An attorney representing a Mobile woman facing federal charges stemming from her allegedly smashing the window of a police vehicle during last year’s George Floyd protests claimed in court Thursday that the statute his client is charged under has racist origins, according to a report.
Tia Pugh was charged with obstructing, impeding and interfering with law enforcement during the course of a civil disorder that affected interstate commerce for allegedly smashing the window during the May 31 protest in Mobile as demonstrators attempted to block Interstate 10.
During a court appearance Thursday, Gordon Armstrong, an attorney for Pugh, argued that the statute used in the Mobile woman’s case “was born out of a racist backlash to the civil rights movement and gives prosecutors too much discretion to charge almost anyone engaged in a heated confrontation with police during a public demonstration,” Politico reported.
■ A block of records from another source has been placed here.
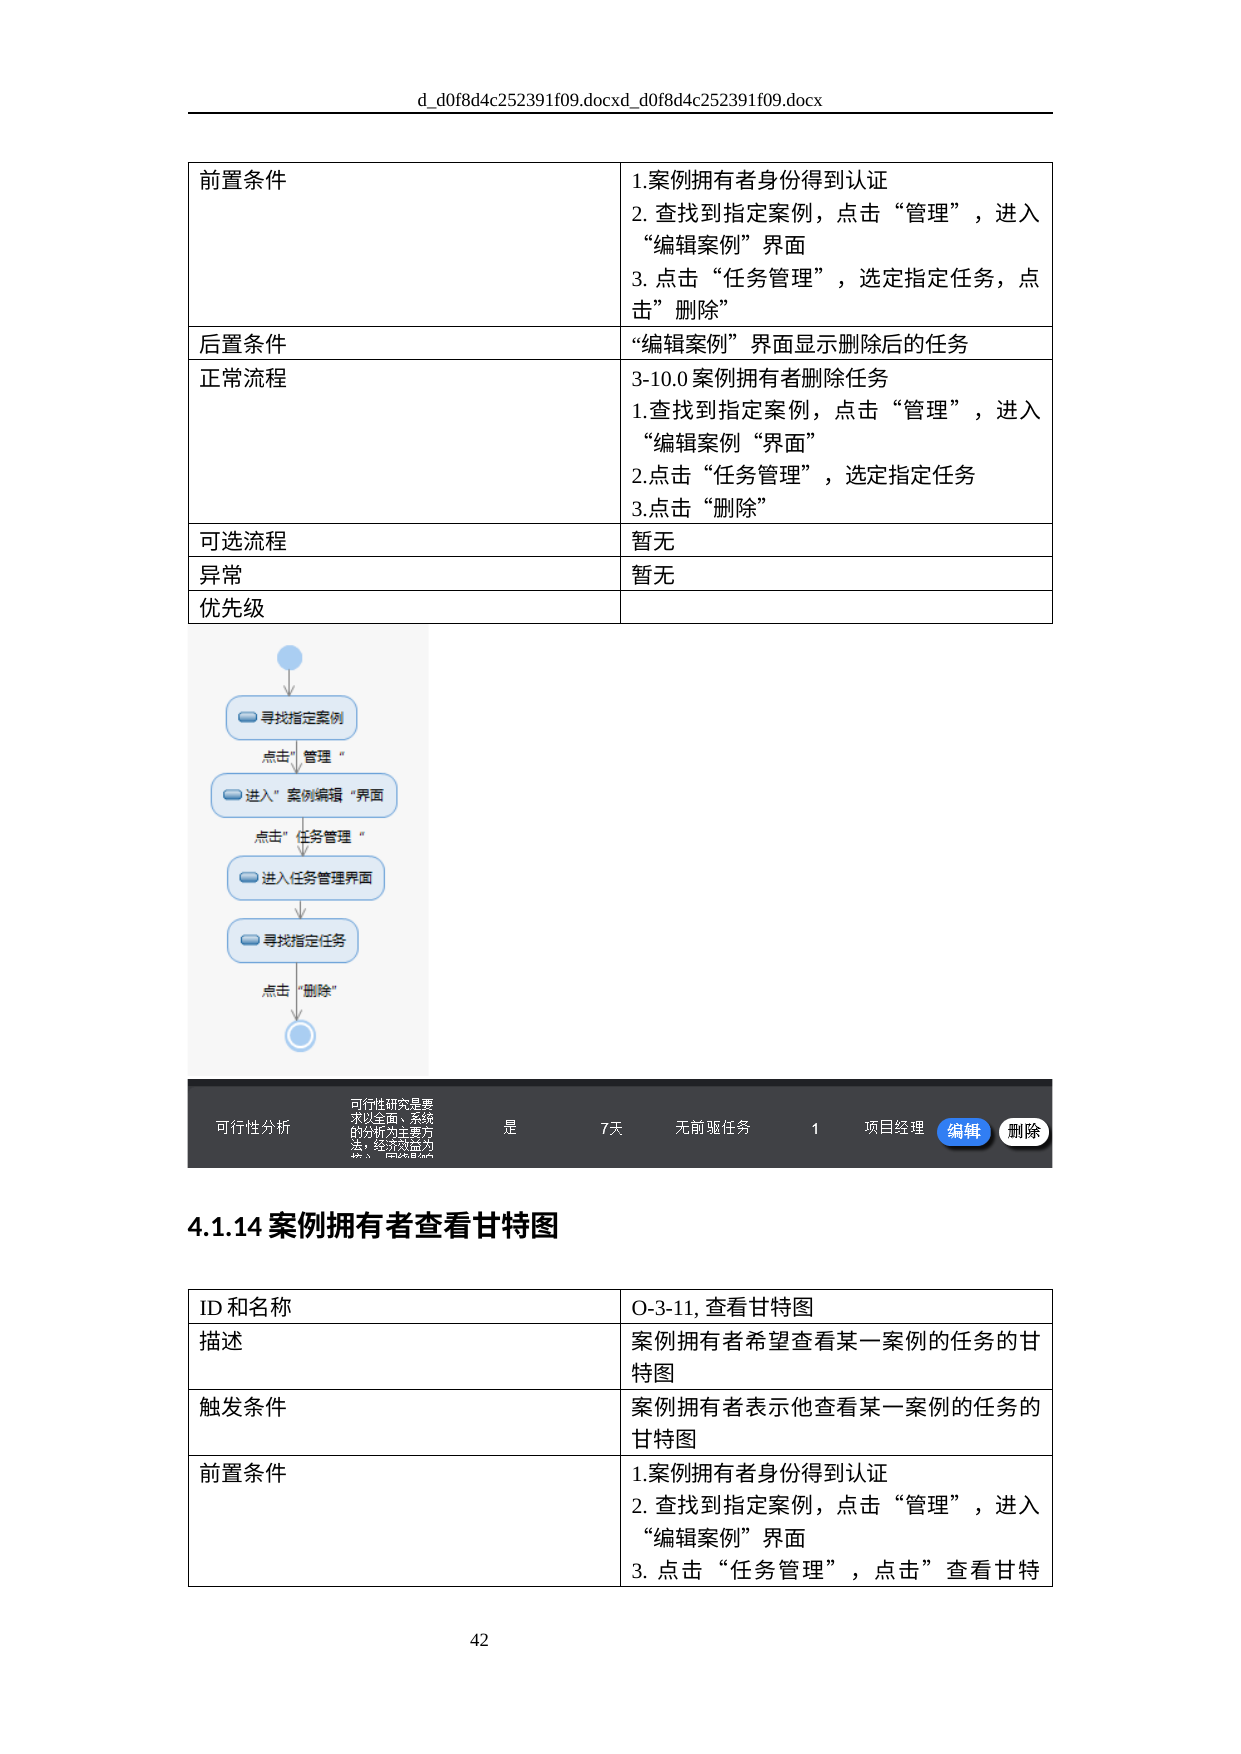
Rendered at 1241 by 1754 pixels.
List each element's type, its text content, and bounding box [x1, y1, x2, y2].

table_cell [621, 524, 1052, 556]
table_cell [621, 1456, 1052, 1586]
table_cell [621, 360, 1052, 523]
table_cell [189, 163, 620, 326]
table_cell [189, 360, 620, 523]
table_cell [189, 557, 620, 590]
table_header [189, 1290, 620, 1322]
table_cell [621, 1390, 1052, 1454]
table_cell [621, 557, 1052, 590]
picture [187, 624, 429, 1076]
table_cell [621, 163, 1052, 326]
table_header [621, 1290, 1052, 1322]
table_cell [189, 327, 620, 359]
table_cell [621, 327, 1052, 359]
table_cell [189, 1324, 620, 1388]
subtitle 4.1.14案例拥有者查看甘特图 [187, 1191, 1053, 1256]
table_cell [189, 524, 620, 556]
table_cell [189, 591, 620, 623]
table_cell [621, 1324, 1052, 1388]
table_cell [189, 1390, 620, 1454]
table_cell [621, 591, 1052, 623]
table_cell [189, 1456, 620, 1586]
picture [187, 1079, 1053, 1168]
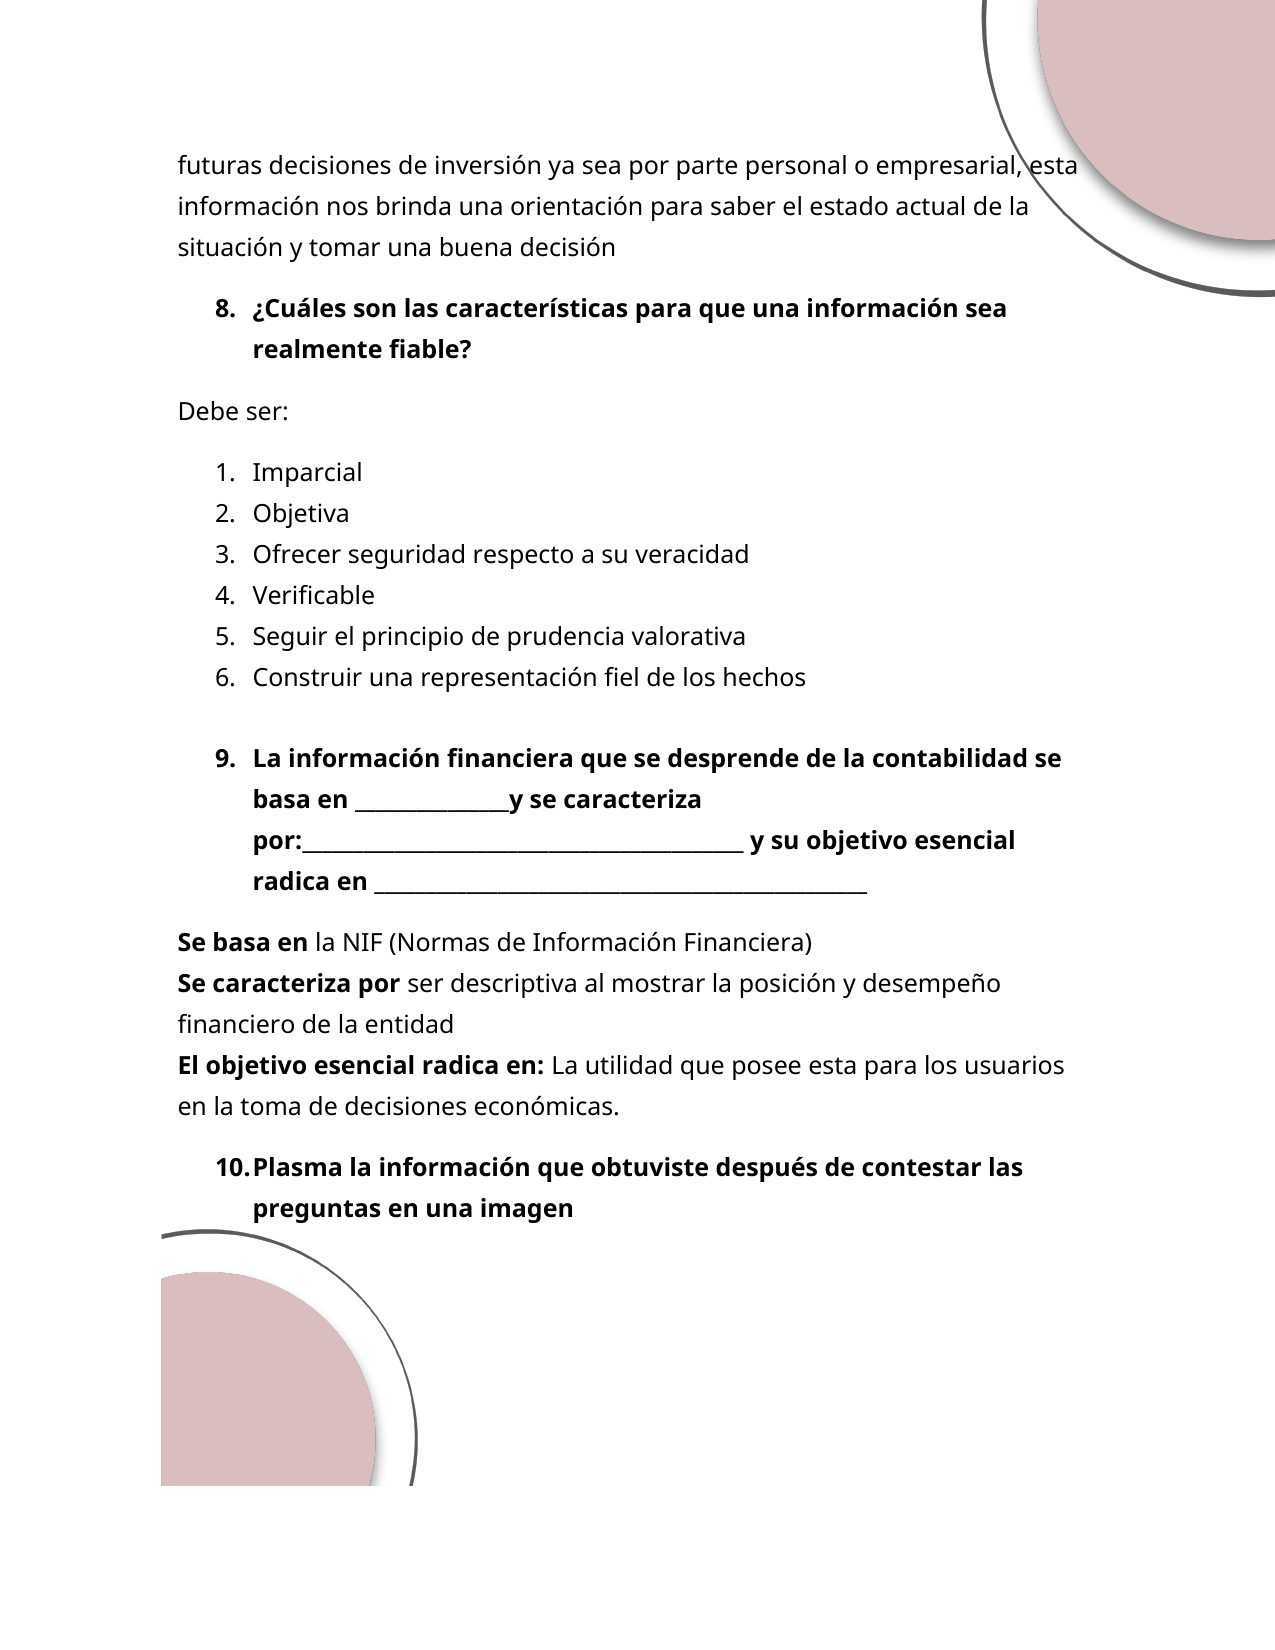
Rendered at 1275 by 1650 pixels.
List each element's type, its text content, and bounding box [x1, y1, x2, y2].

list Objetiva [215, 496, 1098, 530]
picture [152, 1226, 422, 1493]
list Ofrecer seguridad respecto a su veracidad [215, 537, 1098, 571]
list La información financiera que se desprende de la contabilidad se basa en _______________y se caracteriza por:___________________________________________ y su objetivo esencial radica en ________________________________________________ [215, 741, 1098, 897]
text Debe ser: [177, 393, 1098, 427]
list Plasma la información que obtuviste después de contestar las preguntas en una imagen [215, 1150, 1098, 1225]
list Verificable [215, 578, 1098, 612]
picture [968, 0, 1275, 300]
list Seguir el principio de prudencia valorativa [215, 618, 1098, 652]
list ¿Cuáles son las características para que una información sea realmente fiable? [215, 291, 1098, 366]
text Se basa en la NIF (Normas de Información Financiera) Se caracteriza por ser descriptiva al mostrar la posición y desempeño financiero de la entidad El objetivo esencial radica en: La utilidad que posee esta para los usuarios en la toma de decisiones económicas. [177, 925, 1098, 1122]
text La importancia de la información financiera radica principalmente en que esta es la que nos guiara para tener una base o bien una referencia con respecto a las futuras decisiones de inversión ya sea por parte personal o empresarial, esta información nos brinda una orientación para saber el estado actual de la situación y tomar una buena decisión [177, 148, 1098, 263]
list Construir una representación fiel de los hechos [215, 659, 1098, 693]
list Imparcial [215, 455, 1098, 489]
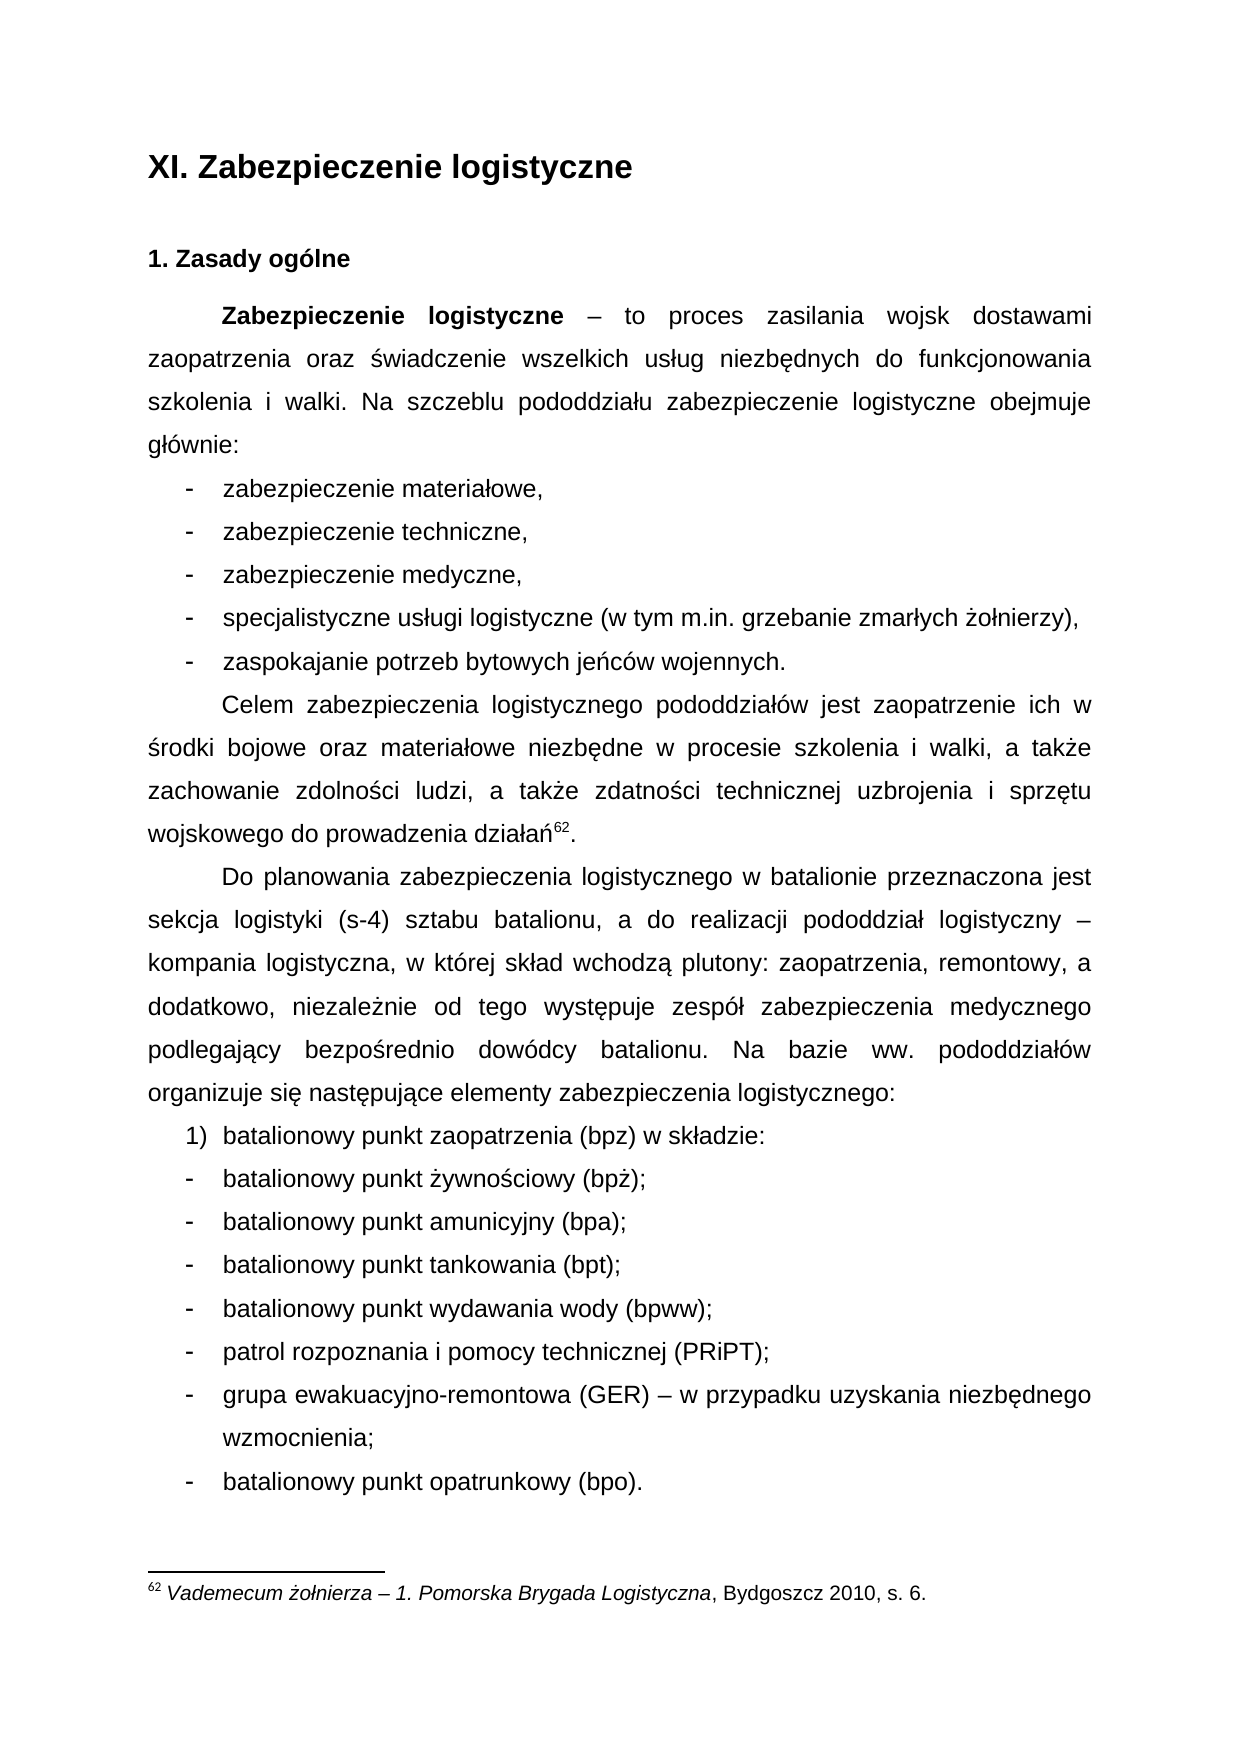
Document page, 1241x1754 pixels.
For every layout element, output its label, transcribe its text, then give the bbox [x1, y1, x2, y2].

The 1968 law, which has been rarely used in prosecutions but has been applied recently in cases from Floyd protests and the Jan. 6 Capitol riots cases, was dubbed the “Civil Obedience Act” by then-Sen. Russell Long, Armstrong noted.
But U.S. District Court Judge Terry Moorer, who is presiding over Pugh’s case, said that does not prove that the law was steeped in racism.
“Let’s just assume that Sen. Long was a flaming racist who did engineer this statute getting through Congress for very nefarious purposes,” Moorer said, according to Politico. “Let’s just assume that … Sen. Long was one of however many senators who would’ve voted on this?”
Michael Dittoe, an attorney representing the government in the Pugh case, said the law is “racially neutral,” pointing out that it was part of a package of bills that included the Voting Rights Act and legislation to ban racial discrimination in housing matters.
“Anything Sen. Long said has nothing to do with the act as passed,” Dittoe added.